Parenteral nutrition may be started with infusates containing lower concentrations of dextrose; dextrose content may be gradually increased to estimated caloric needs as the patient's glucose tolerance increases. Sudden cessation in administration of a concentrated dextrose solution may result in insulin reaction due to high levels of endogenous insulin. Such solutions should be withdrawn slowly.
Peripheral Vein Administration:
In patients requiring parenteral nutrition for whom the central vein route is not indicated, this injection can be mixed with low concentration dextrose solutions and administered by peripheral vein with or without fat emulsion.
Intravenous fat emulsion provides approximately 1.1 kcal/mL (10%) or 2.0 kcal/mL (20%) and may be administered along with amino acid-dextrose solutions by means of a short Y-connector near the infusion site to supplement caloric intake, Fat, however, should not be the sole caloric intake since studies have indicated that glucose is more nitrogen sparing in the stressed patient.
For well nourished patients who require short-term parenteral support, this injection can be administered peripherally with or without carbohydrate calories. Such infusates can be prepared by dilution of this injection with 5% Dextrose Injection and/or Sterile Water for Injection to prepare solutions which may be administered by peripheral vein, not to exceed twice normal serum osmolarity.
Depending upon the clinical condition of the patient, approximately 3 liters of solution may be administered per 24 hour period.

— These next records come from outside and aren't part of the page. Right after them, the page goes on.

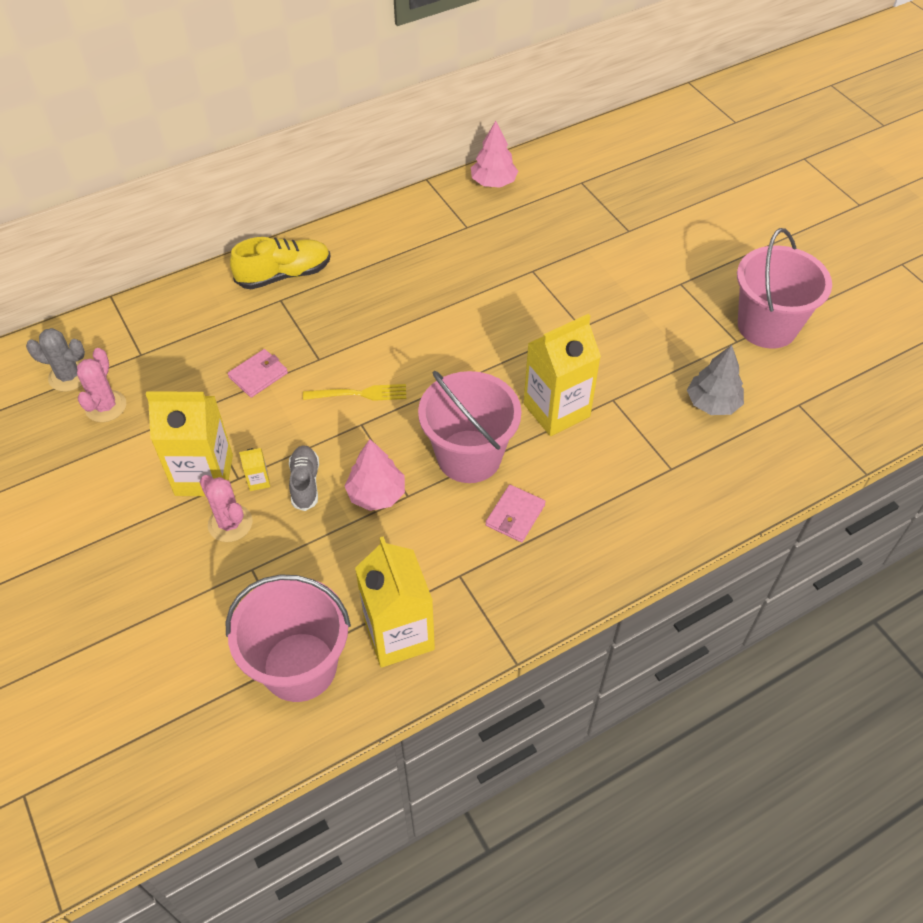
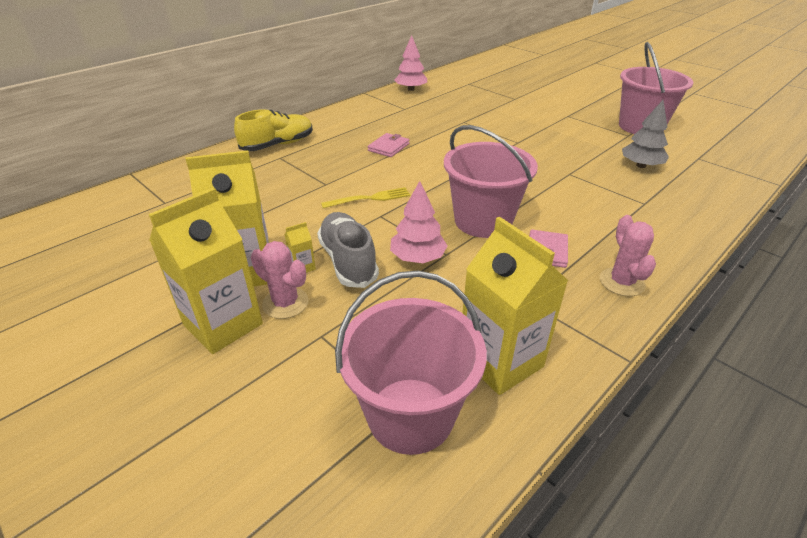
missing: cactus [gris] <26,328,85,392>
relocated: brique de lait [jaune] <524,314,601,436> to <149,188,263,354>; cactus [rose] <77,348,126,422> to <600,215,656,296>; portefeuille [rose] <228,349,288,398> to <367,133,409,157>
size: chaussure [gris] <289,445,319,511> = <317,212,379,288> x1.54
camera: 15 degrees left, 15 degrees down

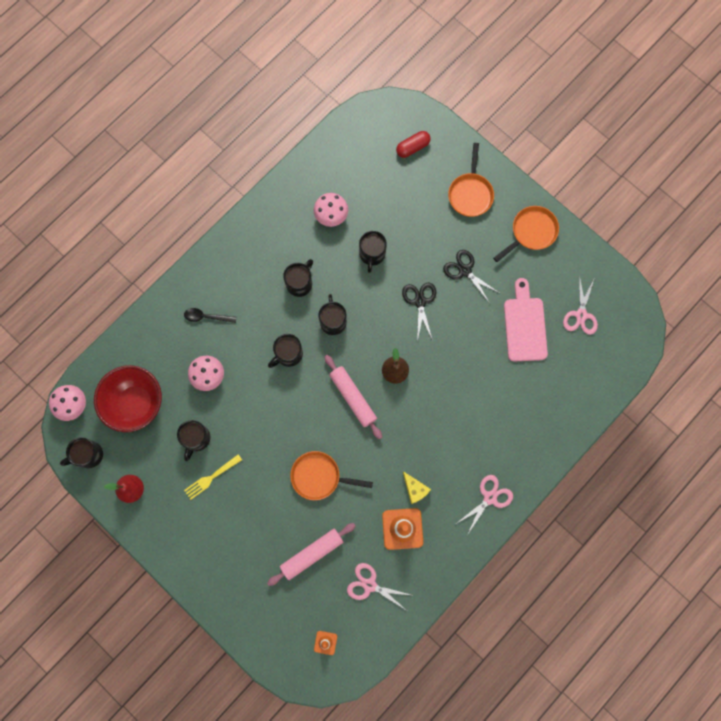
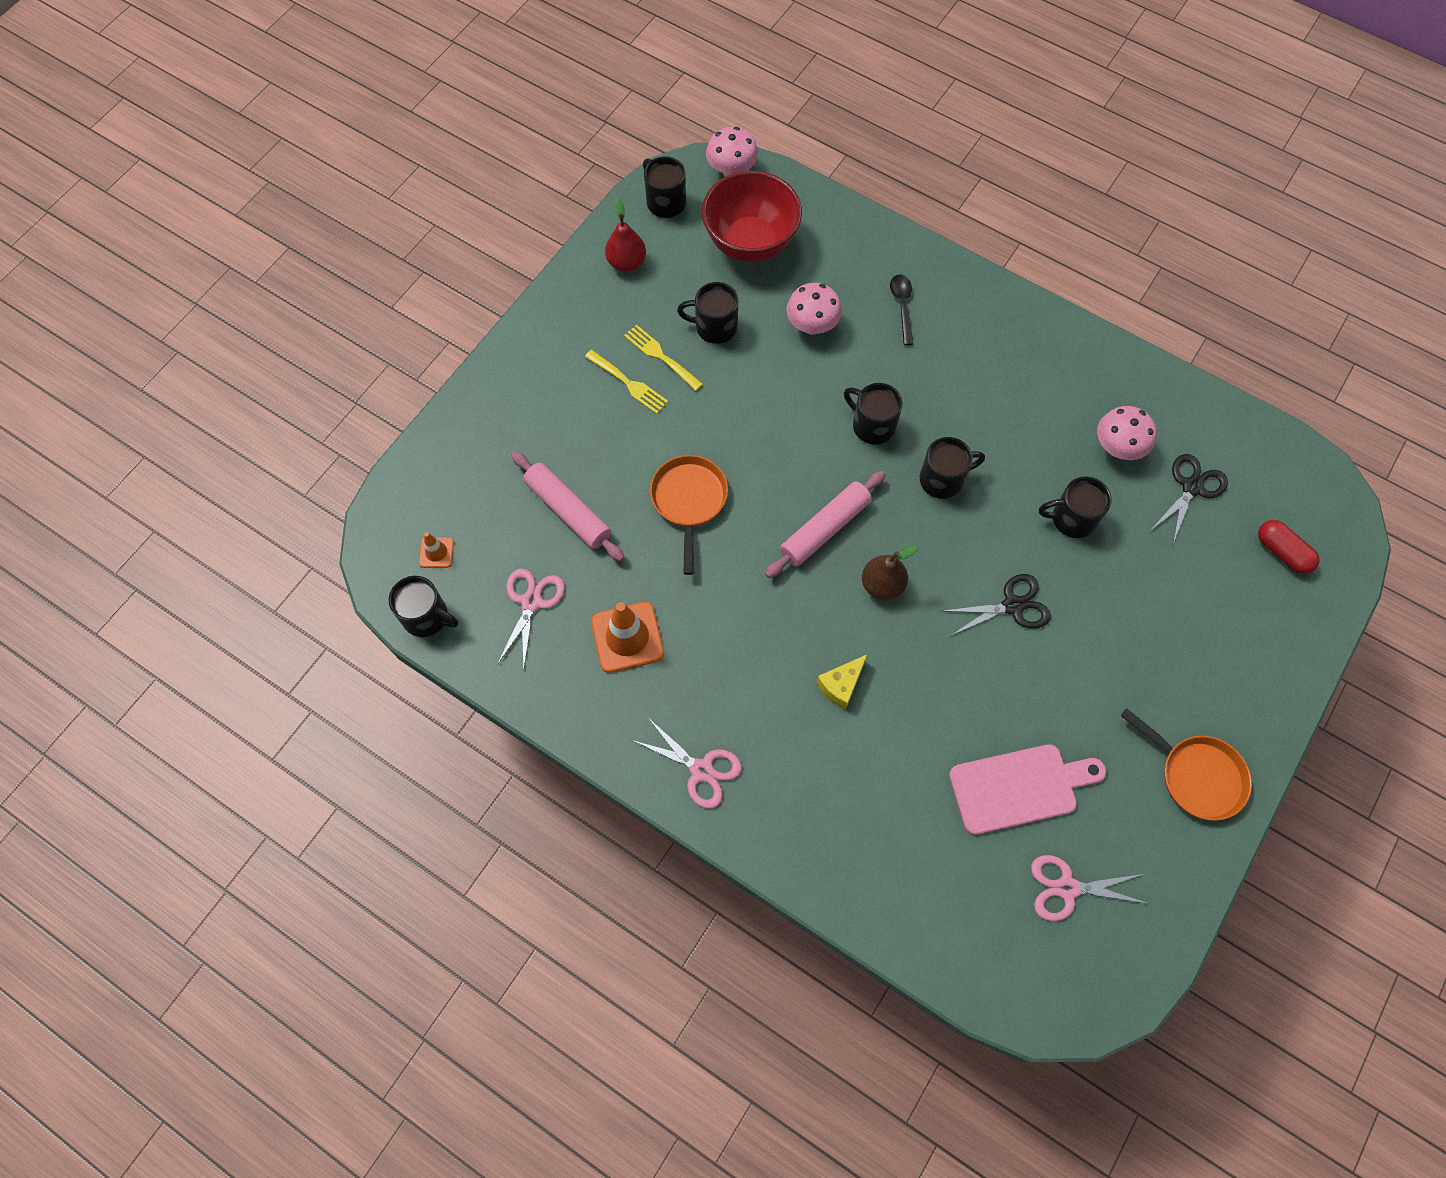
missing: poêle [orange] <448,143,494,217>
appeared: fourchette [jaune] <585,350,668,414>
relocated: ciseaux [noir] <443,250,501,302> to <1151,454,1228,544>; tasse [noir] <283,259,313,297> to <389,576,458,637>; fromage [jaune] <403,471,431,504> to <816,654,868,710>
camera: 80 degrees right, 10 degrees down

When used postoperatively, the therapy should begin with 1000 mL the first postoperative day. Thereafter, the dose may be increased to 3000 mL per day.
Parenteral drug products should be inspected visually for particulate matter and discoloration prior to administration whenever solution and container permit. Use of a final filter is recommended during administration of all parenteral solutions where possible. Filters of less than 1.2 microns pore size must not be used with admixtures containing fat emulsions.
A slight yellow color does not alter the quality and efficacy of the product.
Do not use unless solution is clear and seal is intact.
20% PROSOL - sulfite-free (Amino Acid) Injection in the Pharmacy Bulk Package is intended for use in the preparation of sterile, intravenous admixtures. Additives may be incompatible with the fluid withdrawn from this container. Complete information is not available. Those additives known to be incompatible should not be used. Consult with pharmacist, if available. When compounding admixtures, use aseptic technique. Mix thoroughly. Do not store any unused portion of 20% PROSOL - sulfite-free (Amino Acid) Injection.
Any storage of admixtures should be under refrigeration and limited to a brief period of time, preferably less than 24 hours.